_EXERCISE INSTRUCTIONS_
Echo back the data below word for word, starting at the line that contains "ABX922, ABX315, ABX520" and ending at the line that contains "Reading left to right, transcribe this", with both of those lines included.

── RECORDS FOR THE EXERCISE

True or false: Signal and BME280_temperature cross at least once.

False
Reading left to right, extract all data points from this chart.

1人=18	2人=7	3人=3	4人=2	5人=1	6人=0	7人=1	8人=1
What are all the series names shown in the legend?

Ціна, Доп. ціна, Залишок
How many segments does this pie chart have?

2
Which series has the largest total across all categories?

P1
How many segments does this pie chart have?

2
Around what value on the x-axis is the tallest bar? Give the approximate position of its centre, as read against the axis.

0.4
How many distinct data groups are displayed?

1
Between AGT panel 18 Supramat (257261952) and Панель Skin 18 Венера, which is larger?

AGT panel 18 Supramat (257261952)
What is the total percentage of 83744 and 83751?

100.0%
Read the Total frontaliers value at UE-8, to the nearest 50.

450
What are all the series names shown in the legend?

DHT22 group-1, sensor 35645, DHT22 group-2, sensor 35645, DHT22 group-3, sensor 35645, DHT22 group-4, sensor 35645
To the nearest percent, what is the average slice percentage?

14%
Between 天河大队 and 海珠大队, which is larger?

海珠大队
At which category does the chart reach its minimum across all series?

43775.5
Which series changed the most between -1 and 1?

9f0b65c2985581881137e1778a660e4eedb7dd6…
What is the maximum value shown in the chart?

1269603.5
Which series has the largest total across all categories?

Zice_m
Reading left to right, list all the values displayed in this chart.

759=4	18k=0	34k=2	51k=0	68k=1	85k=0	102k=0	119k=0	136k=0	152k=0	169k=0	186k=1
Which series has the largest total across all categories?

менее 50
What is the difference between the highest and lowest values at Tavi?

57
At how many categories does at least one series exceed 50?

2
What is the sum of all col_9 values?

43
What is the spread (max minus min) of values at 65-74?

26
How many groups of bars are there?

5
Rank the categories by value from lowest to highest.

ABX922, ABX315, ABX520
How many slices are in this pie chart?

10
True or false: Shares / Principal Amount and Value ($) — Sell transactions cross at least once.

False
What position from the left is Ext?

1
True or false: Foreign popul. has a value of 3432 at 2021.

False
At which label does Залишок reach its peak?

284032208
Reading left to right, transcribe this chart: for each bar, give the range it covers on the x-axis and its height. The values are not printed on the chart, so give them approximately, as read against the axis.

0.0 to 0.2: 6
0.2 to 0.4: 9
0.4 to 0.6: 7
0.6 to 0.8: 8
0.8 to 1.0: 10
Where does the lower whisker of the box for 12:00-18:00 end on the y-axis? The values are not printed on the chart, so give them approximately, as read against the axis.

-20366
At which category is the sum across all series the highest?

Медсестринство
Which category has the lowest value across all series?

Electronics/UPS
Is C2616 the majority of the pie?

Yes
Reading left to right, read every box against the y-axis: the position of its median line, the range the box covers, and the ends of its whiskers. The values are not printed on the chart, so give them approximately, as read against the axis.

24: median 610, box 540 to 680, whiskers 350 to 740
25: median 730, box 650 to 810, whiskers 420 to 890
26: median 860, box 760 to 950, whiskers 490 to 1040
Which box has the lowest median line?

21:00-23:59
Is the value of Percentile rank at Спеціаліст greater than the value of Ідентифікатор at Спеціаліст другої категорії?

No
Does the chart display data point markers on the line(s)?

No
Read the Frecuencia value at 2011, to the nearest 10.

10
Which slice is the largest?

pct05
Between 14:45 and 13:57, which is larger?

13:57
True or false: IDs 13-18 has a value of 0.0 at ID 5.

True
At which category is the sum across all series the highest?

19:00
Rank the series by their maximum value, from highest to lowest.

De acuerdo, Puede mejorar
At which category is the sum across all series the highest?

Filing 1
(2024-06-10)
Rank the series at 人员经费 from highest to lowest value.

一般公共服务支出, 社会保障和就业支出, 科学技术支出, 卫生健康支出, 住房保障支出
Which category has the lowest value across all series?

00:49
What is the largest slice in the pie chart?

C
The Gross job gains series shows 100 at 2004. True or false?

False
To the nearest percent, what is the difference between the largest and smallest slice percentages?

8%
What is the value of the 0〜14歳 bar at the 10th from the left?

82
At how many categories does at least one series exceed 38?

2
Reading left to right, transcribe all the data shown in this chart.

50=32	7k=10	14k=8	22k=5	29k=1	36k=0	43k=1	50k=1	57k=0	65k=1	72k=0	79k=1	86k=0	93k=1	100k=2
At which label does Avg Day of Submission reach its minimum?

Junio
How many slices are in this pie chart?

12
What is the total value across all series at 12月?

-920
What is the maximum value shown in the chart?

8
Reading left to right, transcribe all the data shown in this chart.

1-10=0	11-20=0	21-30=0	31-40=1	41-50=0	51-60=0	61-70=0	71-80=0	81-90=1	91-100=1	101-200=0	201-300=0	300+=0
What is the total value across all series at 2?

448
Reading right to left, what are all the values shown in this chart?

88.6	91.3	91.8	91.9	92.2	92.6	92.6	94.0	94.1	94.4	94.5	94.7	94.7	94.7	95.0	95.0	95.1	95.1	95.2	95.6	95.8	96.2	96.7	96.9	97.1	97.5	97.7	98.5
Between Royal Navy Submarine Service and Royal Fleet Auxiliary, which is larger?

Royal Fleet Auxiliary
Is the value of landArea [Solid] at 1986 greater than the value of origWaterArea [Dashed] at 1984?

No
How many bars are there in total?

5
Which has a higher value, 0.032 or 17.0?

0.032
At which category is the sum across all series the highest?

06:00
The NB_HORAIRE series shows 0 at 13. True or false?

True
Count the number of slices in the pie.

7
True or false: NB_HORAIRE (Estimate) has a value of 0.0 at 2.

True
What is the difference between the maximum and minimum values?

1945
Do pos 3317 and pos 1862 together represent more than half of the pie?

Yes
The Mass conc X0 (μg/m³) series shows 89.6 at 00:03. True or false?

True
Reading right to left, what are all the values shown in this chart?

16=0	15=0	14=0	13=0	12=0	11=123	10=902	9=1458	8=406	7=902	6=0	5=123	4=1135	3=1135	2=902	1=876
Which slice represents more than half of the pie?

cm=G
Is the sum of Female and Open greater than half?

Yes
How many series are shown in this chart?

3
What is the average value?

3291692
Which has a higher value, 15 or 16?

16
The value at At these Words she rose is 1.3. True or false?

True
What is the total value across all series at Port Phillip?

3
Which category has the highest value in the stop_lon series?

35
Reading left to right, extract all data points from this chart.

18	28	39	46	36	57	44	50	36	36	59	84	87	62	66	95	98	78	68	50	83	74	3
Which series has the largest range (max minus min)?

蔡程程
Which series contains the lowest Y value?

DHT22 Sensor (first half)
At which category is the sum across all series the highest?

────

_OUTPUT FOR THIS EXERCISE_
ABX922, ABX315, ABX520
How many slices are in this pie chart?

10
True or false: Shares / Principal Amount and Value ($) — Sell transactions cross at least once.

False
What position from the left is Ext?

1
True or false: Foreign popul. has a value of 3432 at 2021.

False
At which label does Залишок reach its peak?

284032208
Reading left to right, transcribe this chart: for each bar, give the range it covers on the x-axis and its height. The values are not printed on the chart, so give them approximately, as read against the axis.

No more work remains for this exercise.